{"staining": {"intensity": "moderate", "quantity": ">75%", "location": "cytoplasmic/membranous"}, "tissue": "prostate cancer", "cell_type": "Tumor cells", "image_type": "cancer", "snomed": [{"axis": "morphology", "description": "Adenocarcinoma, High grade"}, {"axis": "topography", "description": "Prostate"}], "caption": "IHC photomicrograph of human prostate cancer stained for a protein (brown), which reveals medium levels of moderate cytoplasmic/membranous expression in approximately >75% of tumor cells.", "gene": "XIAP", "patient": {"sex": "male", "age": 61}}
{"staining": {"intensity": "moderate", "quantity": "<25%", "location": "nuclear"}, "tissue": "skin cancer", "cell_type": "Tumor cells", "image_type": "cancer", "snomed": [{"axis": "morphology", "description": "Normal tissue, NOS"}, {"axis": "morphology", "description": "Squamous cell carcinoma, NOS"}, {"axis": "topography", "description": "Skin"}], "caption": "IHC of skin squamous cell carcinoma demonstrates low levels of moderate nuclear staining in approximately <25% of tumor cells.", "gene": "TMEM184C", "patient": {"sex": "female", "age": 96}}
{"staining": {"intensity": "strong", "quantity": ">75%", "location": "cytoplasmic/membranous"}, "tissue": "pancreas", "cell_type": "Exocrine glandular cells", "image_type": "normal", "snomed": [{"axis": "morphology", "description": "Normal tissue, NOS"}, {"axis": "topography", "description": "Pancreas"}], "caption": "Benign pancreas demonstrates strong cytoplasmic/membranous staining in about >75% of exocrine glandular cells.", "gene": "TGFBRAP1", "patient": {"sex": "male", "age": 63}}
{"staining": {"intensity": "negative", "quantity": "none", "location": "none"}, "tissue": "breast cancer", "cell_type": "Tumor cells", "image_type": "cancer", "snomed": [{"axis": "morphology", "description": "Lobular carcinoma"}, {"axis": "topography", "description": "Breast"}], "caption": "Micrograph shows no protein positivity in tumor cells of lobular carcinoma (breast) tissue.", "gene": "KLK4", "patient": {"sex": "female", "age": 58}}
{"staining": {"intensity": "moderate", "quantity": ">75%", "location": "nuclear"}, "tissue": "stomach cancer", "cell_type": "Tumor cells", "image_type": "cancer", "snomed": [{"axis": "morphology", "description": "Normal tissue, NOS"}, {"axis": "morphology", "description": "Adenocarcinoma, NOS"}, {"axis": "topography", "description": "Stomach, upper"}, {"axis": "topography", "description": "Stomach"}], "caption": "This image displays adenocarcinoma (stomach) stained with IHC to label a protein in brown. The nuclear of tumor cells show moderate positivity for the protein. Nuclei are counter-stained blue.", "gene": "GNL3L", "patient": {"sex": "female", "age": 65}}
-=-=-
#### What needs to be done:
Transcribe each entry. Leave nothing out.

#### Solution:
{"staining": {"intensity": "moderate", "quantity": ">75%", "location": "cytoplasmic/membranous"}, "tissue": "prostate cancer", "cell_type": "Tumor cells", "image_type": "cancer", "snomed": [{"axis": "morphology", "description": "Adenocarcinoma, High grade"}, {"axis": "topography", "description": "Prostate"}], "caption": "IHC photomicrograph of human prostate cancer stained for a protein (brown), which reveals medium levels of moderate cytoplasmic/membranous expression in approximately >75% of tumor cells.", "gene": "XIAP", "patient": {"sex": "male", "age": 61}}
{"staining": {"intensity": "moderate", "quantity": "<25%", "location": "nuclear"}, "tissue": "skin cancer", "cell_type": "Tumor cells", "image_type": "cancer", "snomed": [{"axis": "morphology", "description": "Normal tissue, NOS"}, {"axis": "morphology", "description": "Squamous cell carcinoma, NOS"}, {"axis": "topography", "description": "Skin"}], "caption": "IHC of skin squamous cell carcinoma demonstrates low levels of moderate nuclear staining in approximately <25% of tumor cells.", "gene": "TMEM184C", "patient": {"sex": "female", "age": 96}}
{"staining": {"intensity": "strong", "quantity": ">75%", "location": "cytoplasmic/membranous"}, "tissue": "pancreas", "cell_type": "Exocrine glandular cells", "image_type": "normal", "snomed": [{"axis": "morphology", "description": "Normal tissue, NOS"}, {"axis": "topography", "description": "Pancreas"}], "caption": "Benign pancreas demonstrates strong cytoplasmic/membranous staining in about >75% of exocrine glandular cells.", "gene": "TGFBRAP1", "patient": {"sex": "male", "age": 63}}
{"staining": {"intensity": "negative", "quantity": "none", "location": "none"}, "tissue": "breast cancer", "cell_type": "Tumor cells", "image_type": "cancer", "snomed": [{"axis": "morphology", "description": "Lobular carcinoma"}, {"axis": "topography", "description": "Breast"}], "caption": "Micrograph shows no protein positivity in tumor cells of lobular carcinoma (breast) tissue.", "gene": "KLK4", "patient": {"sex": "female", "age": 58}}
{"staining": {"intensity": "moderate", "quantity": ">75%", "location": "nuclear"}, "tissue": "stomach cancer", "cell_type": "Tumor cells", "image_type": "cancer", "snomed": [{"axis": "morphology", "description": "Normal tissue, NOS"}, {"axis": "morphology", "description": "Adenocarcinoma, NOS"}, {"axis": "topography", "description": "Stomach, upper"}, {"axis": "topography", "description": "Stomach"}], "caption": "This image displays adenocarcinoma (stomach) stained with IHC to label a protein in brown. The nuclear of tumor cells show moderate positivity for the protein. Nuclei are counter-stained blue.", "gene": "GNL3L", "patient": {"sex": "female", "age": 65}}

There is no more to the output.